Skip the images and restate every line of the records exactly.

(Saved entries)
↓

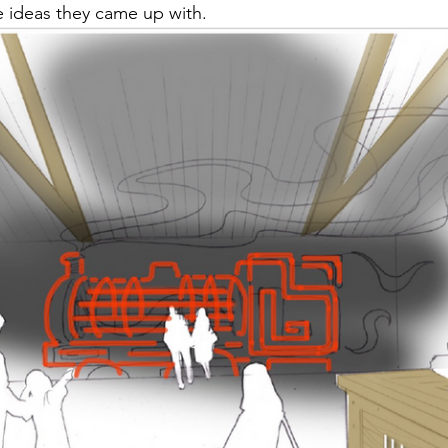
 ideas they came up with.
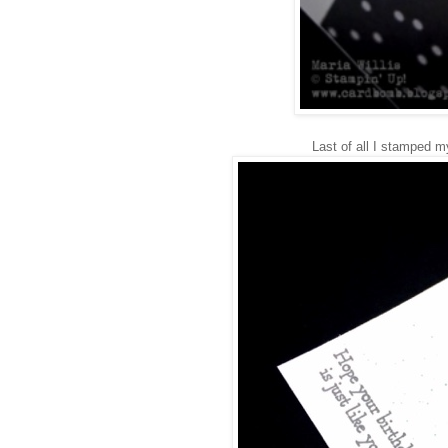
Last of all I stamped 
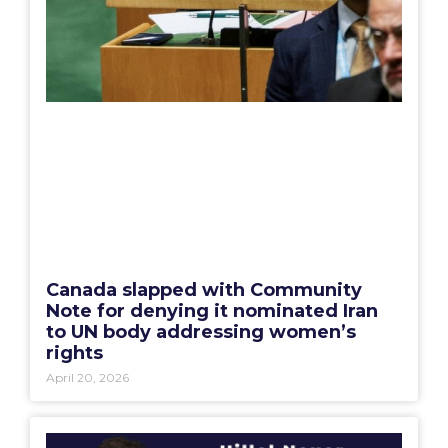
Canada slapped with Community
Note for denying it nominated Iran
to UN body addressing women’s
rights
April 20, 2026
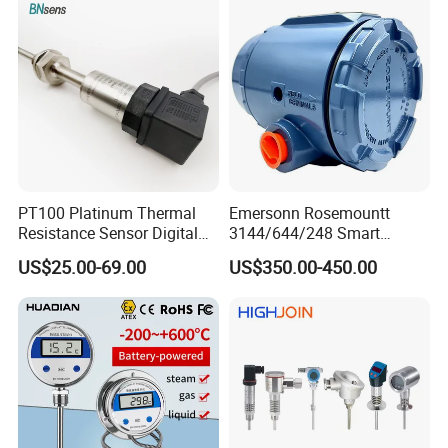
PT100 Platinum Thermal
Emersonn Rosemountt
Resistance Sensor Digital
3144/644/248 Smart
Display Integrated
Temperature Sensor
US$25.00-69.00
US$350.00-450.00
Temperature Transmitter
Pressure Transmitter for
Automation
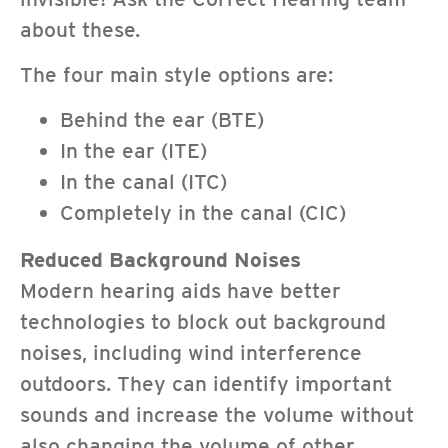
about these.
The four main style options are:
Behind the ear (BTE)
In the ear (ITE)
In the canal (ITC)
Completely in the canal (CIC)
Reduced Background Noises
Modern hearing aids have better
technologies to block out background
noises, including wind interference
outdoors. They can identify important
sounds and increase the volume without
also changing the volume of other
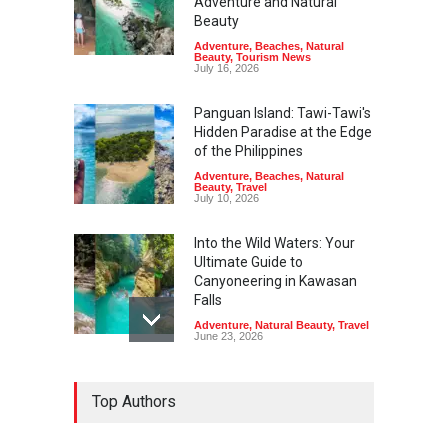
Adventure and Natural
Beauty
Adventure
,
Beaches
,
Natural
Beauty
,
Tourism News
July 16, 2026
Panguan Island: Tawi-Tawi's
Hidden Paradise at the Edge
of the Philippines
Adventure
,
Beaches
,
Natural
Beauty
,
Travel
July 10, 2026
Into the Wild Waters: Your
Ultimate Guide to
Canyoneering in Kawasan
Falls
Adventure
,
Natural Beauty
,
Travel
June 23, 2026
Green Escapes: Discover
Top Authors
Eco-Tourism Adventures in
Davao
Adventure
,
Climbing
,
Natural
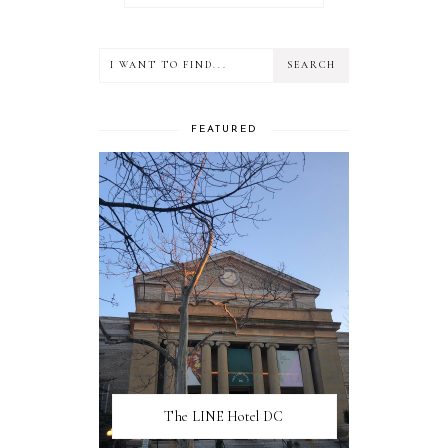
FEATURED
The LINE Hotel DC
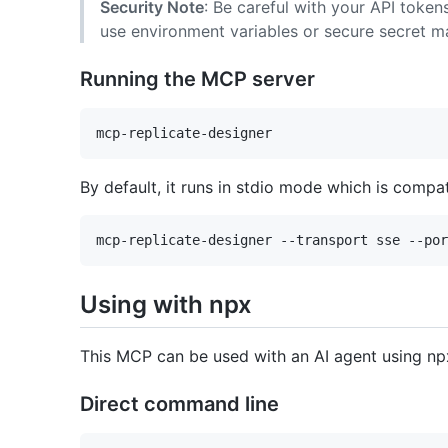
Security Note
: Be careful with your API token
use environment variables or secure secret 
Running the MCP server
By default, it runs in stdio mode which is compa
Using with npx
This MCP can be used with an AI agent using np
Direct command line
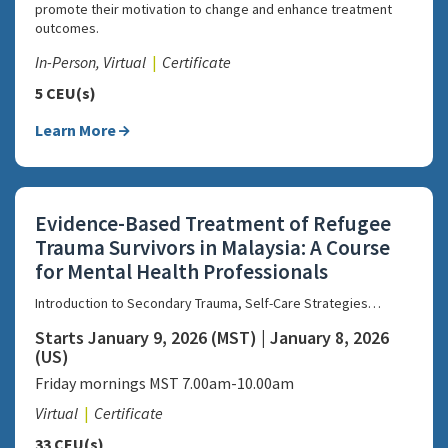
promote their motivation to change and enhance treatment
outcomes.
In-Person, Virtual
Certificate
5 CEU(s)
Learn More
Evidence-Based Treatment of Refugee
Trauma Survivors in Malaysia: A Course
for Mental Health Professionals
Introduction to Secondary Trauma, Self-Care Strategies…
Starts January 9, 2026 (MST) | January 8, 2026
(US)
Friday mornings MST 7.00am-10.00am
Virtual
Certificate
33 CEU(s)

↑

> **EXPECTED OUTPUT**:
 ideas they came up with.
Last of all I stamped 
Canada slapped with Community
Note for denying it nominated Iran
to UN body addressing women’s
rights
April 20, 2026
PT100 Platinum Thermal
Emersonn Rosemountt
Resistance Sensor Digital
3144/644/248 Smart
Display Integrated
Temperature Sensor
US$25.00-69.00
US$350.00-450.00
Temperature Transmitter
Pressure Transmitter for
Automation
about these.
The four main style options are:
Behind the ear (BTE)
In the ear (ITE)
In the canal (ITC)
Completely in the canal (CIC)
Reduced Background Noises
Modern hearing aids have better
technologies to block out background
noises, including wind interference
outdoors. They can identify important
sounds and increase the volume without
also changing the volume of other
Adventure and Natural
Beauty
Adventure
,
Beaches
,
Natural
Beauty
,
Tourism News
July 16, 2026
Panguan Island: Tawi-Tawi's
Hidden Paradise at the Edge
of the Philippines
Adventure
,
Beaches
,
Natural
Beauty
,
Travel
July 10, 2026
Into the Wild Waters: Your
Ultimate Guide to
Canyoneering in Kawasan
Falls
Adventure
,
Natural Beauty
,
Travel
June 23, 2026
Green Escapes: Discover
Top Authors
Eco-Tourism Adventures in
Davao
Adventure
,
Climbing
,
Natural
FEATURED
The LINE Hotel DC
Security Note
: Be careful with your API token
use environment variables or secure secret 
Running the MCP server
By default, it runs in stdio mode which is compa
Using with npx
This MCP can be used with an AI agent using np
Direct command line
promote their motivation to change and enhance treatment
outcomes.
In-Person, Virtual
Certificate
5 CEU(s)
Learn More
Evidence-Based Treatment of Refugee
Trauma Survivors in Malaysia: A Course
for Mental Health Professionals
Introduction to Secondary Trauma, Self-Care Strategies…
Starts January 9, 2026 (MST) | January 8, 2026
(US)
Friday mornings MST 7.00am-10.00am
Virtual
Certificate
33 CEU(s)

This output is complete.